File under: Film

Happier, Texas

Fine. James reckons I’ve been a little harsh on Happy, Texas. OK, fair comment. I admit that I didn’t expand on my criticism, and that may have left some readers in confusion about why I felt it was so bad, especially given the potential strength of the ensemble cast.

Well, for the record, the main thing I found objectionable about it was that all the main players seemed, frankly, bored about being there. Steve Zahn was unintelligible. Jeremy Northam was accent-slippingly passionless. William H Macy was stock William H Macy, except this time without added spark. Ileanna Douglas looked like she’d rather be doing something (anything) else. And Ally Walker was less vacant and more convincing when she played the eternally sugar-crashing Pam (ela. Pamela. Pammy. Making popcorn with Pammy.) in Singles and Ashley Bartlett Bacon (”I object to this wedding!” Priest: “Get in line”) in While You Were Sleeping. There was nothing believable about her character - in fact, there was nothing believable about any of them. They all seemed uncomfortable in their costumes, itchy in their accents. The whole thing seemed limp and formulaic. The cast did well given the poor script, but even they couldn’t make a good job of the crap material - a script which wavered from comedy to romance to thriller to social comedy (think To Wong Foo… meets The Fugitive meets Drop Dead Gorgeous meets Nuns on the Run), and which staggered from tired cliche to embarrassing gay joke.

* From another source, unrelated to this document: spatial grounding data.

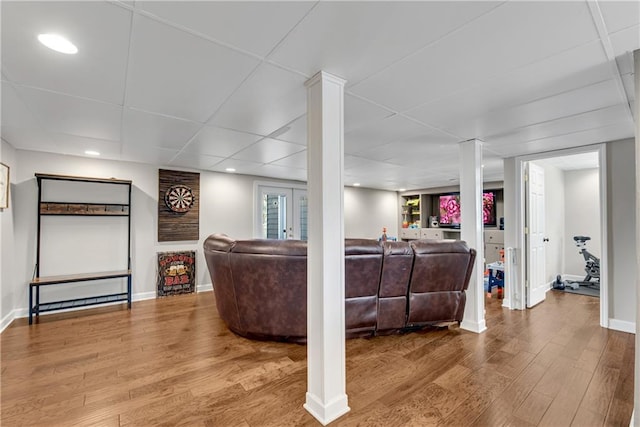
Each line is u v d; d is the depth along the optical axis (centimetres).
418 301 308
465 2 119
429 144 342
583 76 181
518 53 157
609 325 327
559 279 519
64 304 386
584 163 517
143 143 336
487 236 660
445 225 756
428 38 144
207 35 142
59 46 150
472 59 163
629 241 319
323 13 126
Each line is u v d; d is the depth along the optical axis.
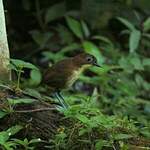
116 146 8.12
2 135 7.47
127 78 13.66
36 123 8.32
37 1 16.14
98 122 8.11
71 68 10.30
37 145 8.16
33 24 16.64
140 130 8.88
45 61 15.38
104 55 14.69
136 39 13.36
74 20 14.66
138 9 16.55
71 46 14.37
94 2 15.86
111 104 11.52
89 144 8.12
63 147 8.01
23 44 16.23
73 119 8.40
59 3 15.97
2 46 8.87
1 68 8.86
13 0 16.61
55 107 8.64
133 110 11.41
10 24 16.44
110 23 16.50
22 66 8.48
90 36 16.11
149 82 15.44
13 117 8.23
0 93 8.46
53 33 15.72
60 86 10.27
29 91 8.70
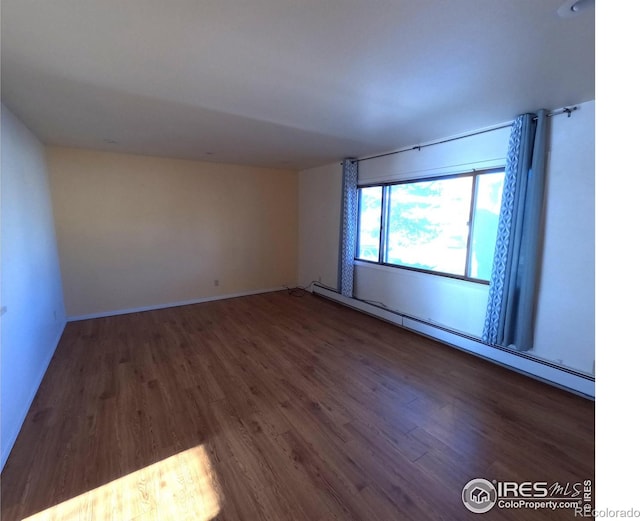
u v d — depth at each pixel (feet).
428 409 7.68
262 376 9.28
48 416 7.35
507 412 7.57
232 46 5.16
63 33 4.76
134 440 6.56
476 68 5.94
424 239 12.74
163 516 4.90
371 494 5.29
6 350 6.48
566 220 8.34
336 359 10.41
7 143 7.72
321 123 9.53
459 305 11.30
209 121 9.29
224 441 6.55
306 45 5.13
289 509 5.02
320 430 6.90
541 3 4.03
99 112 8.46
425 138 11.47
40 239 10.21
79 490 5.34
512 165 8.89
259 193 18.79
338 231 17.06
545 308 8.93
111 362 10.11
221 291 18.04
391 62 5.71
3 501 5.12
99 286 14.43
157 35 4.83
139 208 15.07
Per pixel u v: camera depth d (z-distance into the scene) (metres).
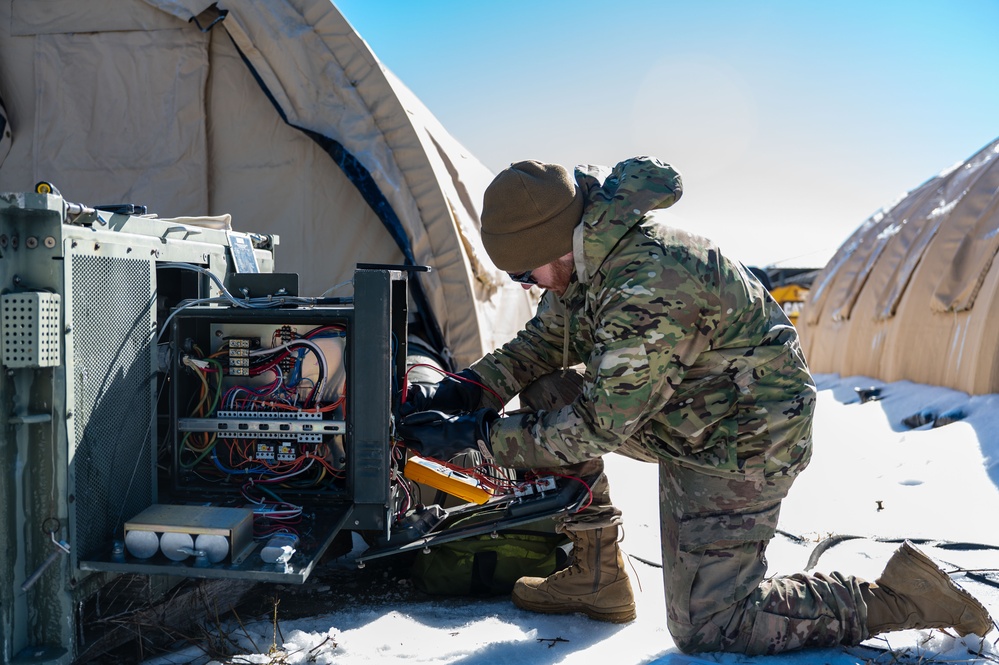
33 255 1.70
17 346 1.66
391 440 2.11
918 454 4.66
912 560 1.99
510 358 2.42
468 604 2.40
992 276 6.01
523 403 2.37
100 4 4.75
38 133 4.77
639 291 1.84
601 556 2.25
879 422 6.22
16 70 4.82
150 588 1.95
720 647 1.97
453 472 2.12
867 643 2.07
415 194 4.50
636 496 3.65
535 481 2.24
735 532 1.94
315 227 4.70
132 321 2.00
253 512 1.98
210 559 1.75
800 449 1.98
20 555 1.72
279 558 1.73
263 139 4.74
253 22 4.50
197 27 4.66
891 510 3.50
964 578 2.58
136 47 4.74
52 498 1.73
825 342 10.62
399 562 2.75
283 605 2.35
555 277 2.08
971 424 5.09
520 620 2.26
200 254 2.40
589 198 2.00
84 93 4.76
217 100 4.76
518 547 2.46
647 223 1.97
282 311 2.11
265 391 2.15
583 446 1.89
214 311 2.11
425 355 3.99
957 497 3.71
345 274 4.68
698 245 1.97
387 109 4.50
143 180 4.72
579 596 2.26
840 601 1.98
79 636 1.79
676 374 1.93
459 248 4.49
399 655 1.97
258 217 4.73
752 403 1.97
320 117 4.54
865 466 4.47
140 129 4.73
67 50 4.76
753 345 1.98
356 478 2.07
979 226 6.89
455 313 4.53
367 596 2.44
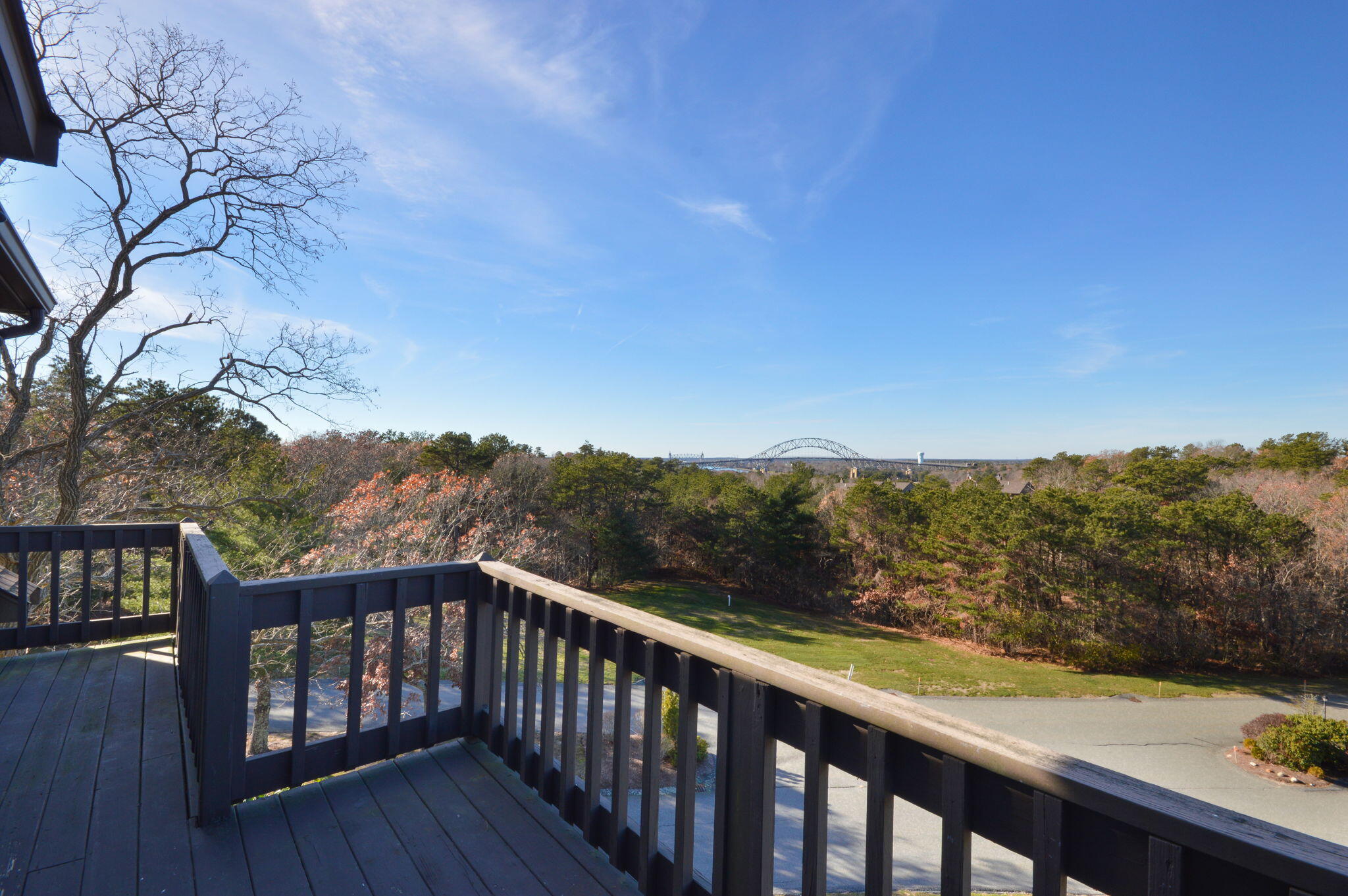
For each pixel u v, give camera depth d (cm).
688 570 3662
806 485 3450
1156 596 2269
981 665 2227
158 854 177
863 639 2555
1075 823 88
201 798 191
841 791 941
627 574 3116
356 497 1224
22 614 338
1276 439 3969
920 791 107
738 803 138
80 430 906
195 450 1178
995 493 2595
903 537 2925
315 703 1024
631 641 176
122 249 910
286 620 207
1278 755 1470
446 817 199
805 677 124
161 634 389
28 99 225
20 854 174
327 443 2280
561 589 205
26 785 212
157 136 919
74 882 163
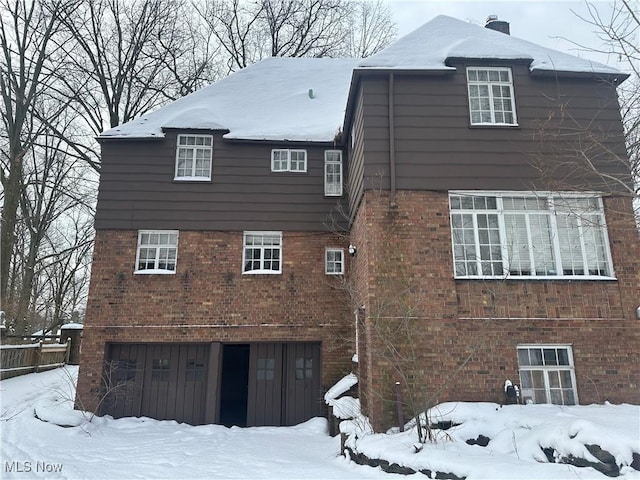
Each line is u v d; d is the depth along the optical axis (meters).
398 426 8.38
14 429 9.88
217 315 11.91
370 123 9.91
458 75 10.27
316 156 13.20
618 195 9.53
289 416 11.83
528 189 9.69
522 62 10.30
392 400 8.45
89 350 11.50
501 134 9.95
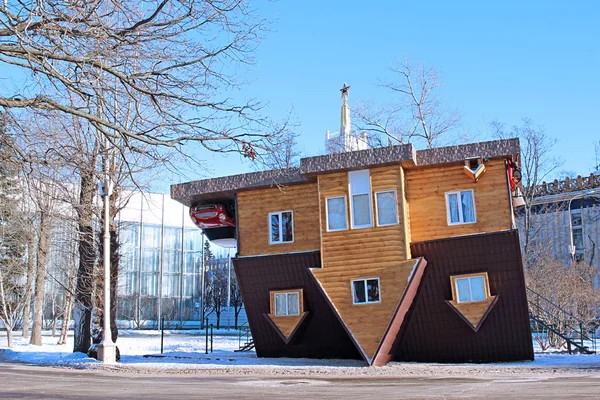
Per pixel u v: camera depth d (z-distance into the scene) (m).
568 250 50.56
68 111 9.71
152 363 23.28
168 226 69.75
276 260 24.39
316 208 24.53
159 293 67.88
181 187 26.22
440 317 22.66
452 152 22.50
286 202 24.98
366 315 21.91
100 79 10.20
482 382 14.62
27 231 37.28
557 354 25.48
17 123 10.33
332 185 23.25
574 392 11.30
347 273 22.45
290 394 12.02
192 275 71.00
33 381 15.92
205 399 10.94
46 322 64.69
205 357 26.17
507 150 21.92
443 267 22.36
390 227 22.30
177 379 17.00
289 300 24.52
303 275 24.30
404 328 22.64
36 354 28.17
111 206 25.30
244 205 25.55
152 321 67.00
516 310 21.88
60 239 46.91
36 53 9.12
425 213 22.92
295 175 24.53
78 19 9.75
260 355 25.78
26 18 9.36
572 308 32.59
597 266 49.41
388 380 16.06
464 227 22.34
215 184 25.64
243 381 16.12
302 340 24.92
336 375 18.34
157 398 11.16
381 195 22.73
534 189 44.72
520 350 22.22
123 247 65.31
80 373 19.53
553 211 51.78
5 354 29.23
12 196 34.62
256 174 25.05
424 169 23.22
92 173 12.62
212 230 27.56
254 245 25.09
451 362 22.91
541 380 14.78
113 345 23.30
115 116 10.94
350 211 22.81
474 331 21.92
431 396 11.15
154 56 10.66
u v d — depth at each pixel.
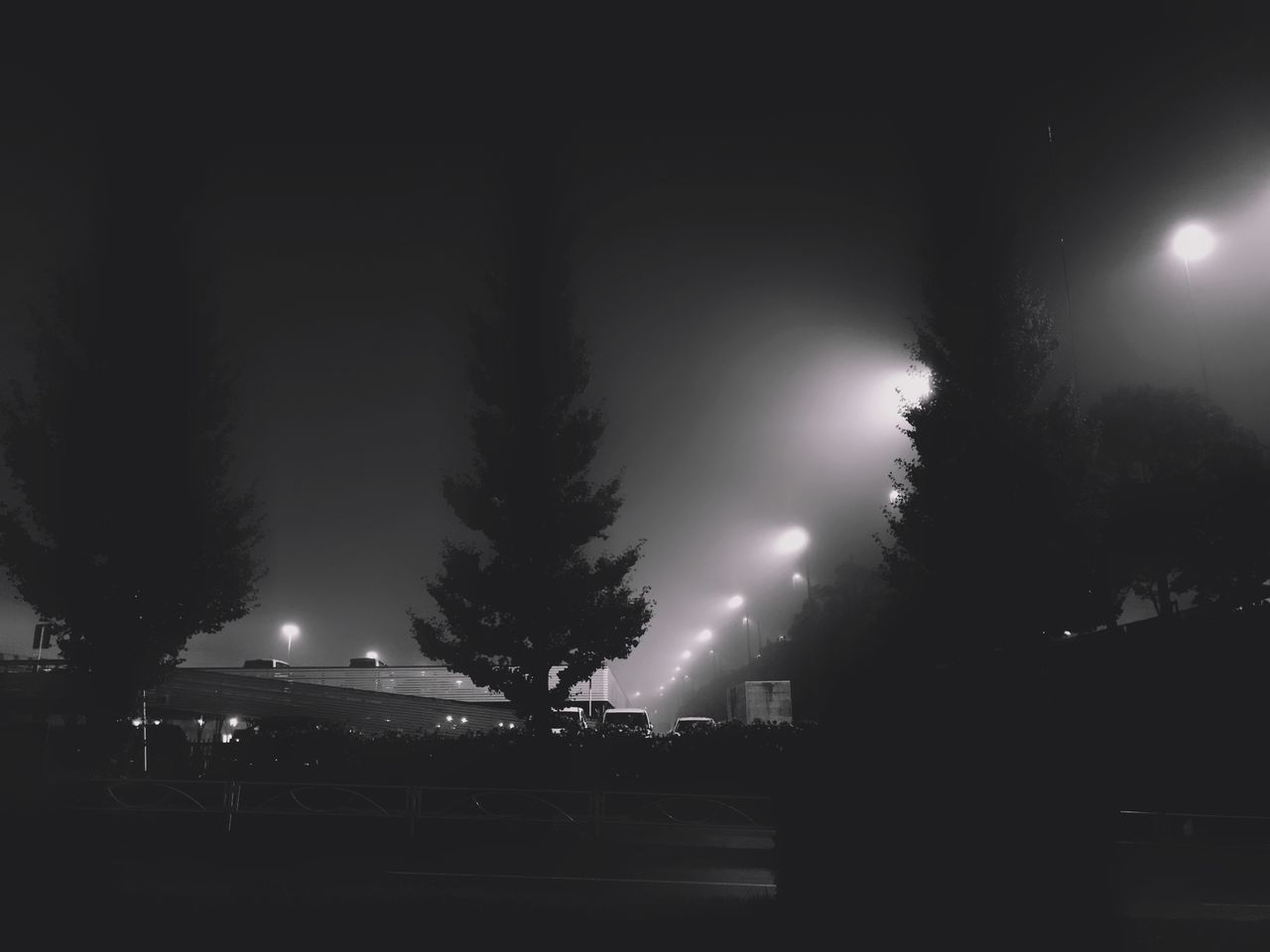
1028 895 5.00
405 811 15.90
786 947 5.24
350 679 41.00
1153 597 24.91
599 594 19.39
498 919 7.75
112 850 14.01
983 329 17.05
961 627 15.78
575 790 16.22
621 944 6.77
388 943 6.90
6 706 24.64
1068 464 16.42
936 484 16.53
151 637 18.77
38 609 18.19
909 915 5.02
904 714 5.48
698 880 12.81
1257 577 21.83
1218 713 18.77
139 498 18.42
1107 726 17.16
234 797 16.03
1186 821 15.75
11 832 14.21
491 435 19.52
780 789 5.57
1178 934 7.14
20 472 18.27
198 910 7.97
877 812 5.18
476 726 34.91
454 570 19.05
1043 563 15.58
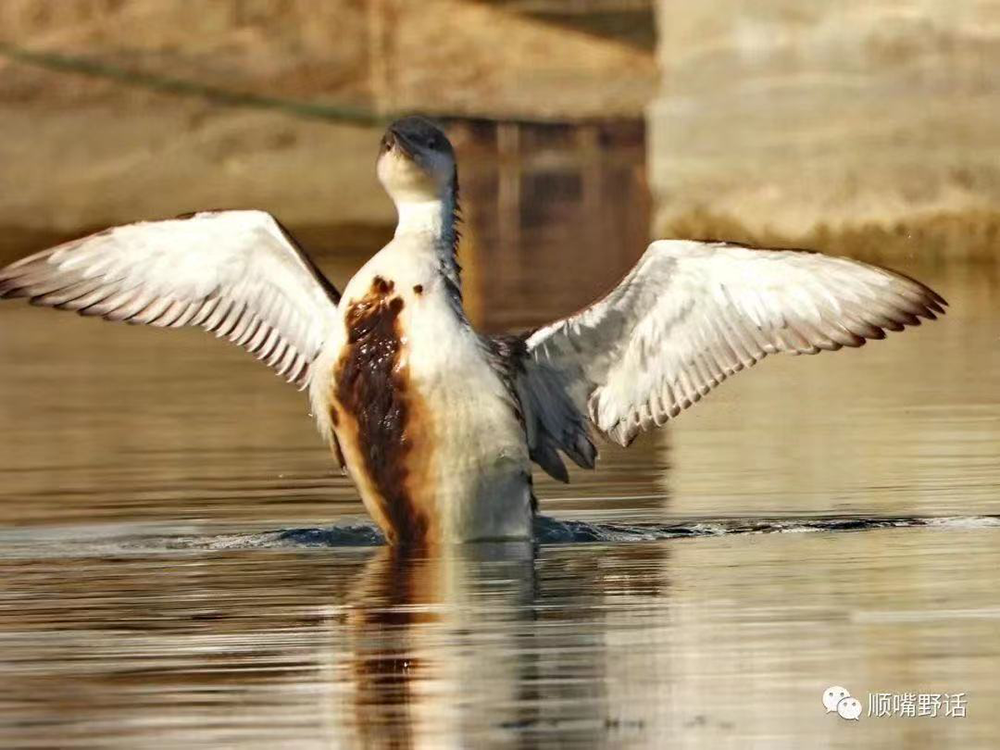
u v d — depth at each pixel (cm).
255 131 3541
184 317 1337
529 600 1105
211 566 1223
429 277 1270
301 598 1121
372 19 3653
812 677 933
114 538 1321
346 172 3522
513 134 3681
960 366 2130
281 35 3606
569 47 3722
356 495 1477
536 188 3647
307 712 889
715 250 1295
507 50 3709
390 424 1265
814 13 3139
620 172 3681
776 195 3141
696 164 3181
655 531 1319
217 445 1719
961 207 3083
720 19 3172
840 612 1059
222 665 970
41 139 3509
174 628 1050
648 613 1066
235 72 3581
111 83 3544
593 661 967
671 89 3203
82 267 1330
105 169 3500
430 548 1273
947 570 1168
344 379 1270
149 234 1323
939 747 833
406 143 1270
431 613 1075
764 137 3152
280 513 1407
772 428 1759
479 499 1275
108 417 1878
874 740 844
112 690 930
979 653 970
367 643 1009
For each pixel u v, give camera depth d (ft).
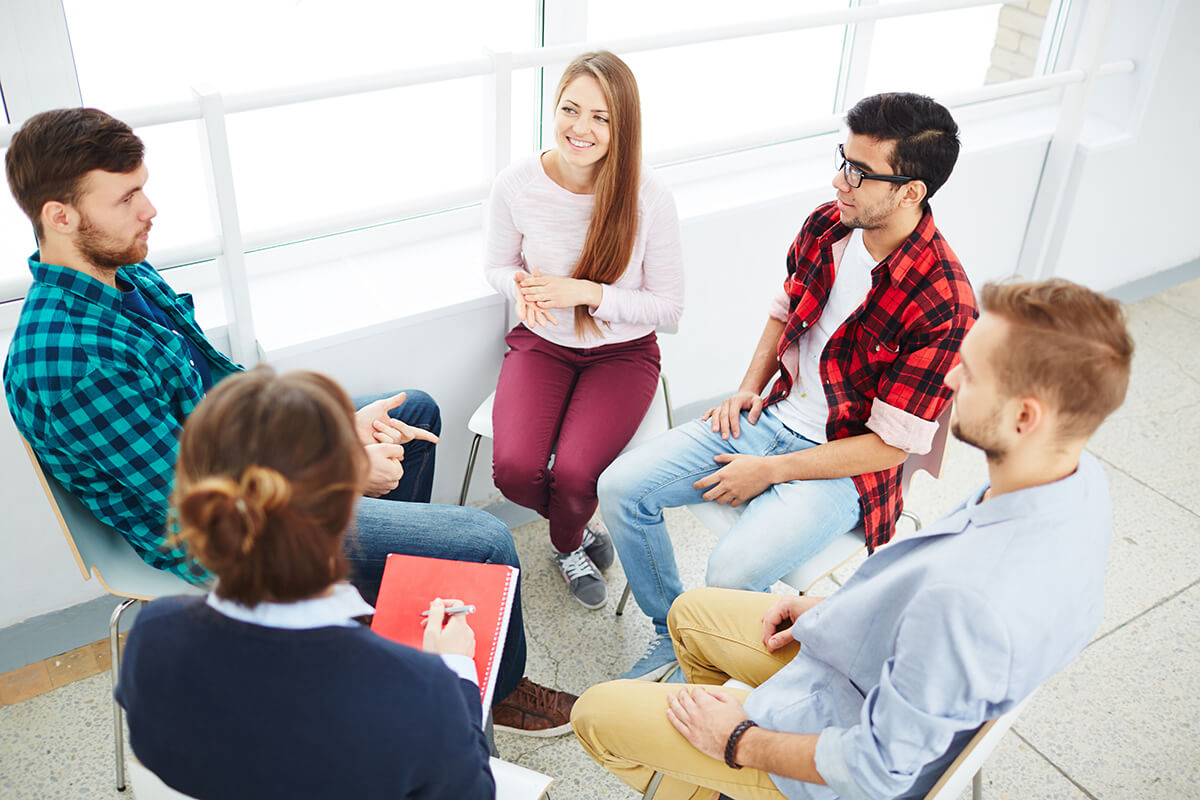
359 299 7.11
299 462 2.61
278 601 2.74
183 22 6.35
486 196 6.93
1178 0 9.56
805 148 9.44
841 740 3.77
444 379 7.39
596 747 4.70
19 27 5.77
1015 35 10.34
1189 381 10.18
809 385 6.29
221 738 2.80
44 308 4.63
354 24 7.00
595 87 5.77
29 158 4.33
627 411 6.59
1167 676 6.93
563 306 6.39
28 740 6.12
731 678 5.04
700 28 7.01
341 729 2.80
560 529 6.79
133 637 2.85
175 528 2.82
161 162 6.69
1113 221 10.89
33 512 6.34
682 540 8.06
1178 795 6.11
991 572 3.41
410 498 6.61
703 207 8.21
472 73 6.48
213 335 6.62
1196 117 10.69
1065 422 3.27
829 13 7.47
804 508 5.77
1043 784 6.15
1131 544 8.13
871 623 3.99
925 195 5.40
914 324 5.50
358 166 7.54
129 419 4.70
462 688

I’m sorry, I tried to like it, but I just didn’t.

I haven’t seen Little Nicky, Battlefield Earth and Vertical Limit, so I don’t feel qualified to comment on them specifically. I have, however, seen Jade, which is categorically the worst movie of all time. Compared to that, Happy, Texas was a delight. It is by no means the worst film I’ve ever seen. But it wasn’t good.